Il s’agirait d’une première depuis l’accord conclu entre Moscou et Ankara qui doit permettre d’éviter une offensive meurtrière du régime dans le nord-ouest de la Syrie.

L’Observatoire syrien des droits de l’homme (OSDH) a fait savoir, dimanche 30 septembre, qu’un groupe rebelle proturc avait commencé à se retirer de la future « zone démilitarisée » dans le nord-ouest de la Syrie, des propos rapidement contredits par des groupes rebelles sur place. Ce retrait, s’il est avéré, constituerait une première depuis l’accord conclu entre Moscou et Ankara qui doit permettre d’éviter une offensive meurtrière du régime sur la province d’Idleb.

« Des unités de Faylaq Al-Cham se retirent depuis dimanche matin avec leurs armes lourdes, dont des chars et des canons, du sud de la province d’Alep et de la banlieue ouest de la ville », a déclaré le directeur de l’OSDH, Rami Abdel Rahmane. « Il s’agit du premier groupe à se retirer depuis la conclusion de l’accord », a-t-il ajouté.

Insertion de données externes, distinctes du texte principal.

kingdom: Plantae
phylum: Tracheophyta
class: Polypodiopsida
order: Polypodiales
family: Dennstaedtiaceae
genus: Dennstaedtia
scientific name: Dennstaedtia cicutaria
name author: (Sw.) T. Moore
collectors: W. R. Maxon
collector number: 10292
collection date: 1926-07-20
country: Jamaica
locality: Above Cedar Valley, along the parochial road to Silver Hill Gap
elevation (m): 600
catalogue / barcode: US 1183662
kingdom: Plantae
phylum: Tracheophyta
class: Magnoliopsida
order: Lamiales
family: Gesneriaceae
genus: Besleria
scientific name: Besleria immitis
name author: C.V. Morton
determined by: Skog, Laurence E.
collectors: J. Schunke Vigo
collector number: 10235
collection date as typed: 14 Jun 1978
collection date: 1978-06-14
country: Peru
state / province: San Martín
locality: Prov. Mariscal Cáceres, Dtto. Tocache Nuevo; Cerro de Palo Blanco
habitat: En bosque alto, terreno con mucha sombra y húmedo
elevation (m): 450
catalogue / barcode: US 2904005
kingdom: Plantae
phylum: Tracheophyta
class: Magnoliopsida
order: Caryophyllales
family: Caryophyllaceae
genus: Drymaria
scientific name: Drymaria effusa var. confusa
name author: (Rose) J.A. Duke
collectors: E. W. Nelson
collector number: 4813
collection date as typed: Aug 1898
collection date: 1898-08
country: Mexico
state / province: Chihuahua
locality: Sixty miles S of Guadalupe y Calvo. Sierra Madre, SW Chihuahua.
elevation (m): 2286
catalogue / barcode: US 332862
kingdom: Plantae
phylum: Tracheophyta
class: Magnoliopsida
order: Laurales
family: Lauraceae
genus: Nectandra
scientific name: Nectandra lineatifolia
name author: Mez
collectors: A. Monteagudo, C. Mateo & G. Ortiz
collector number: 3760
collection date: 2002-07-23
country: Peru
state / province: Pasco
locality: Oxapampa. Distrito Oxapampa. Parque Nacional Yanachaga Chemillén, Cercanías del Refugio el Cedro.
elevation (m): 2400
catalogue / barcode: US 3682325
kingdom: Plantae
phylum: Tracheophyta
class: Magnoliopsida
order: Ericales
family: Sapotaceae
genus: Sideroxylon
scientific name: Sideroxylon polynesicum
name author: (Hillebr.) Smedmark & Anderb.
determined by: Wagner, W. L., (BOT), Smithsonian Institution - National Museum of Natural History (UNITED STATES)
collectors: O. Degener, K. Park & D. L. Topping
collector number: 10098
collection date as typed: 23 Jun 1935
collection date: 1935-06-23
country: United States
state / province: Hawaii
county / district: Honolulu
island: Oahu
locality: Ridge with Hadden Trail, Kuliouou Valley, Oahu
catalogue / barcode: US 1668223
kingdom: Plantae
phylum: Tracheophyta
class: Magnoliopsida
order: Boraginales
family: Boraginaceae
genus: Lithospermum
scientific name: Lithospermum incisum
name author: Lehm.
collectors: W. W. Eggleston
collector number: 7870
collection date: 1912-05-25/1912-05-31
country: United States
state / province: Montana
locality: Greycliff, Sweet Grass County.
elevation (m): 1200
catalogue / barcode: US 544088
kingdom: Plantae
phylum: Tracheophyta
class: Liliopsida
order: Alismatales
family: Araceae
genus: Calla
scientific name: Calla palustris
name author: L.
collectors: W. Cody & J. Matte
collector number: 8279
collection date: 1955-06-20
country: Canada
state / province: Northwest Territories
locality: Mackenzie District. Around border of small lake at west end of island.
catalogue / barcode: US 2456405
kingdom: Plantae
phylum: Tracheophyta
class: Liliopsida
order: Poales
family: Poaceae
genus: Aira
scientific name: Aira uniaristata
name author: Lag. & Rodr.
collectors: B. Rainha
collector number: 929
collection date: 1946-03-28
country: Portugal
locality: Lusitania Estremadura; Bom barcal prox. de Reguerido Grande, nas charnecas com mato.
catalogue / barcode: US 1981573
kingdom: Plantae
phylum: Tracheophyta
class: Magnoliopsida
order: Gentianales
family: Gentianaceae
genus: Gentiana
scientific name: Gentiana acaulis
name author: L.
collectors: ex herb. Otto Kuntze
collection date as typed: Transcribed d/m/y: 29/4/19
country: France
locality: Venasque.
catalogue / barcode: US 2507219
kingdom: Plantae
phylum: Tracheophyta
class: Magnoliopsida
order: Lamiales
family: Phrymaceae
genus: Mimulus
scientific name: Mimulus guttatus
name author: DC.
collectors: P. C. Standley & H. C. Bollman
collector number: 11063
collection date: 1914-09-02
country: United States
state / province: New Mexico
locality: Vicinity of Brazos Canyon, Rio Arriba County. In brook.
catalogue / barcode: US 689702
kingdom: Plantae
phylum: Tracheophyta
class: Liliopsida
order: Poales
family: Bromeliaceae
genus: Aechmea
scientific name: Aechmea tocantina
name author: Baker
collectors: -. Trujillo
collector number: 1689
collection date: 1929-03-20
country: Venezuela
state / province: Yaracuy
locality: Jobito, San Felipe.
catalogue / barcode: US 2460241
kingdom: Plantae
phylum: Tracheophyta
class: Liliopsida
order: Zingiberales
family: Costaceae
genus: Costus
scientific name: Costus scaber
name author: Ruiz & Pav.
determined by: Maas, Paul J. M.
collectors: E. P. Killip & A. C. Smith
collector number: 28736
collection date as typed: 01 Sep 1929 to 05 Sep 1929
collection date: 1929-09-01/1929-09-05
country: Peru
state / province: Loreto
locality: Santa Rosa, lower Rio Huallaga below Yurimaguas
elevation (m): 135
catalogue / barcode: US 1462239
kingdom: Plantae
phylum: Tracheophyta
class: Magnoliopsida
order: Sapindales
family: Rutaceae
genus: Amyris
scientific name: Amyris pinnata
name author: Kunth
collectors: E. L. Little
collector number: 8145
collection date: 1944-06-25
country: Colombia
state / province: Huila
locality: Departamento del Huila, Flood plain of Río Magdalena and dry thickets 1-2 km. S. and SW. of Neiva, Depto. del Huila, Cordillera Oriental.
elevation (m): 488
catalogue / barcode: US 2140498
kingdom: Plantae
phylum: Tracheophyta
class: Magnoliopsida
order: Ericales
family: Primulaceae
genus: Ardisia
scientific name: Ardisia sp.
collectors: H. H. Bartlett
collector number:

Conclu à Sotchi (Russie) le 17 septembre, l’accord russo-turc permettrait d’éloigner, à court terme, la perspective d’une offensive militaire du régime syrien. Il prévoit la création d’ici au 15 octobre d’une « zone démilitarisée » de 15 à 20 kilomètres de large, sous contrôle de la Russie et de la Turquie.